The Myers Brigg inventory struggles when it comes to validity and reliability, just like horoscopes. And four digit codes are so difficult to remember. I get mine confused with MDMA, which is ecstasy, and NMDA, which is a nerve cell, not to mention CSNY, which is Crosby Stills, Nash and Young.
Briggs Myers’ only work of fiction, the novel Murder Yet to Come, published in 1929, won the National Detective Murder Mystery Contest for that year. It applies her ideas about personality type into a murder mystery and sounds like she foresaw Minority Report.
In parallel with Myers Brigg, we had the ‘16PF’, which also attempted to divide people into 16, and the MMPI, which had no particular core theory of personality, except to establish how similarly you answered questions to a group of 1940s american psychiatric patients.
By the time MMPI -2 came out, in the eighties, all this statistical pomposity had been swept aside, by the Mister Men books. This established a series of simple, face-valid types, each with good graphics and the behavioural phenotype explained in a brief, amusing narrative. There are at least 49 Mister Men books, with a further 42 in the Little Miss series, giving at least 90 categories.
Unlike the four-capital-letter systems, the Mister Men series could easily replace the ICD-10 diagnostic system. Instead of which the NHS has gone for a clustering system with 21 categories. Don’t they realise that dice only have 6 sides? There are certain numbers that are used for systems like this, we know this from Ancient Babylon. Useful numbers must divide into 60. Just look at Time and Money.
If 90, or even 16, is too many categories to bother with, how about using just 3? Shortly before he died in 1997, Hans Eysenck gave a talk in Sheffield and our clinical tutor hired a coach for colleagues and trainees to go and see him.
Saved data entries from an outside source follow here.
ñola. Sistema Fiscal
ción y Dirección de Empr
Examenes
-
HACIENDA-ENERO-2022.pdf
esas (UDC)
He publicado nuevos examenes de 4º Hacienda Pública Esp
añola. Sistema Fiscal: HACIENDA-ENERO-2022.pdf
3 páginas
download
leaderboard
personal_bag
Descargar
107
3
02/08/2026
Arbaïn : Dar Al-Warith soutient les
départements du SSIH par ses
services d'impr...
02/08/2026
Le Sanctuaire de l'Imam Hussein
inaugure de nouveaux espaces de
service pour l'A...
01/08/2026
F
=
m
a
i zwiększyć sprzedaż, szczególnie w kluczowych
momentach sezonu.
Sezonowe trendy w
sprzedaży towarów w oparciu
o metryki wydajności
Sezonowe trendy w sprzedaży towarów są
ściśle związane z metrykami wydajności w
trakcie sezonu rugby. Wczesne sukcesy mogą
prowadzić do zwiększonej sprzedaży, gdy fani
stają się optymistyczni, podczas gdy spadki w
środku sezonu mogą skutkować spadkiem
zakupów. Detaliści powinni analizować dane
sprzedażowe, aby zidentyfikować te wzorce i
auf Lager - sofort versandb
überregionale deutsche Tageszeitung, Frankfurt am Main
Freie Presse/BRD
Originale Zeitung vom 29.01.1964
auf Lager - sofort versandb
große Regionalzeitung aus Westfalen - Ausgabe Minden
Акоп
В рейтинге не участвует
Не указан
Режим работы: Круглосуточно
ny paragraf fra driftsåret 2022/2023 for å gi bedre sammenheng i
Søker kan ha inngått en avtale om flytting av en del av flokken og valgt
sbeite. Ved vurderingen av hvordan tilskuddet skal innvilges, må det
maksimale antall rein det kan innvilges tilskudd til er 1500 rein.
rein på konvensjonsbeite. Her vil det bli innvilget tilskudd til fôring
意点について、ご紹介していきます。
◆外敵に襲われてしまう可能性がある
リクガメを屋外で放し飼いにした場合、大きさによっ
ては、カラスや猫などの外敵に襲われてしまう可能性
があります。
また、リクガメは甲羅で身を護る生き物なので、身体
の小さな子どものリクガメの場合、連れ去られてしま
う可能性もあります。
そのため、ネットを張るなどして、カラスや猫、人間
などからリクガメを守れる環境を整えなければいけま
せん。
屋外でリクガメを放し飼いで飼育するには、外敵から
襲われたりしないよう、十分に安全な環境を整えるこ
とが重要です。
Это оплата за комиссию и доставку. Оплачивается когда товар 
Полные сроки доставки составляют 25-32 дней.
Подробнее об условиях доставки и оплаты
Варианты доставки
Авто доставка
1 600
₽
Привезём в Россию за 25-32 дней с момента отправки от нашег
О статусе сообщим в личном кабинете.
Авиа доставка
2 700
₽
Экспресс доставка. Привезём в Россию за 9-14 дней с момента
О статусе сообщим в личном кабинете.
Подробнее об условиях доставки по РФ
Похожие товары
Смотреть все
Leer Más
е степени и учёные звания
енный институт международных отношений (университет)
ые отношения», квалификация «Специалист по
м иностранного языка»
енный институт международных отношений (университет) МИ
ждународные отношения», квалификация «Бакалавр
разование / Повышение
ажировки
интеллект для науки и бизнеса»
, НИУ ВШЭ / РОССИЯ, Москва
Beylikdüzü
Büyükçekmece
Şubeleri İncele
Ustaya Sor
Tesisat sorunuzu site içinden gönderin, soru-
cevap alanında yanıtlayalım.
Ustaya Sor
On the night of his talk there was dense freezing fog and only two of us turned up. We went anyway, arriving very late and missing most of his talk. Worse still, we were welcomed enthusiastically to the front of the hall by the chairman, like being picked on at a comedy gig, and the talk was about support groups for cardiac patients rather than anything controversial, like personality typing.
Eysenck used a two factor system to describe personality, these being Extroversion and Neuroticism. Much later he added a third dimension, called Psychoticism, adding a bit of chimp. Again, popular culture was way ahead of psychology. The beat generation had developed an axis which ran from Cool to Square. This was almost sufficient to describe what a person was like, but it proved necessary to add the dimension of Geekiness, which runs at 90 degrees to Cool-Square, or ‘orthogonally’, as a geek would say.
One of my proudest moments was when I was buying some pipe insulation at Pipeline Center, note the edgy use of US spelling, and the assistant, who was called Clinton, pointed excitedly at my watch and assured me it was the geekiest thing he had ever seen. Scoring Low on Cool, Low on Square even, but high on Geeky. A new dimensional system was born.
Which brings us back to Hipsters, who could almost certainly be defined as people who would never visit Pipeline Centre, unless they were sculptors working with tubes.
Hipsters are mainly cool, but a little bit square in some ways, and quite geeky. The web is full of Venn diagrams explaining all this. It’s been said that Hipsters cannot be categorised, since this would, of itself, make them too mainstream.
If Jung and Myers Brigg had spent more time in Islington and Pipeline Centre, they could have saved themselves a lot of time and trouble. Roger Hargreaves has made them look Silly. Apologies to the guy who was moved on at Food Lab, I’ve just realised you were probably doing field work too, but without guides.